WHAT TO WORK ON = From the entries that follow, copy exactly the lines beginning at the line holding "Showroom in In" and continuing through the line holding "Lees meer over".

INFORMATION SHOWN =
<<<<

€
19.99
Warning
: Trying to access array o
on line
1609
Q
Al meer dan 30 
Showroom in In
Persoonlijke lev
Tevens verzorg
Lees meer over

>>>>
<<<<

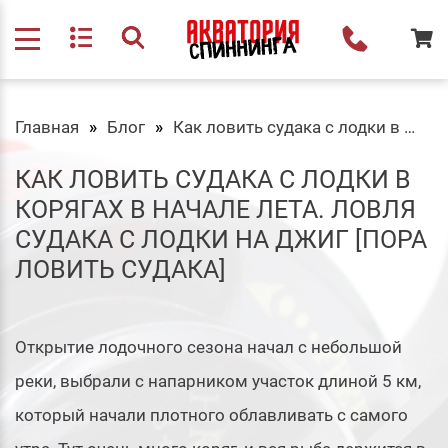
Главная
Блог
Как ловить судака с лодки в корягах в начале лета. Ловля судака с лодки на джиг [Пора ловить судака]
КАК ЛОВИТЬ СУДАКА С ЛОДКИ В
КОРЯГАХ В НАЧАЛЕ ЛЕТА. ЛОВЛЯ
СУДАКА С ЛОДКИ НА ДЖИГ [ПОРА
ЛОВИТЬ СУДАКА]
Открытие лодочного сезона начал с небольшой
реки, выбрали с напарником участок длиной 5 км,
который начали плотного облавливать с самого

>>>>

SOLUTION FOR THIS EXERCISE =
Showroom in In
Persoonlijke lev
Tevens verzorg
Lees meer over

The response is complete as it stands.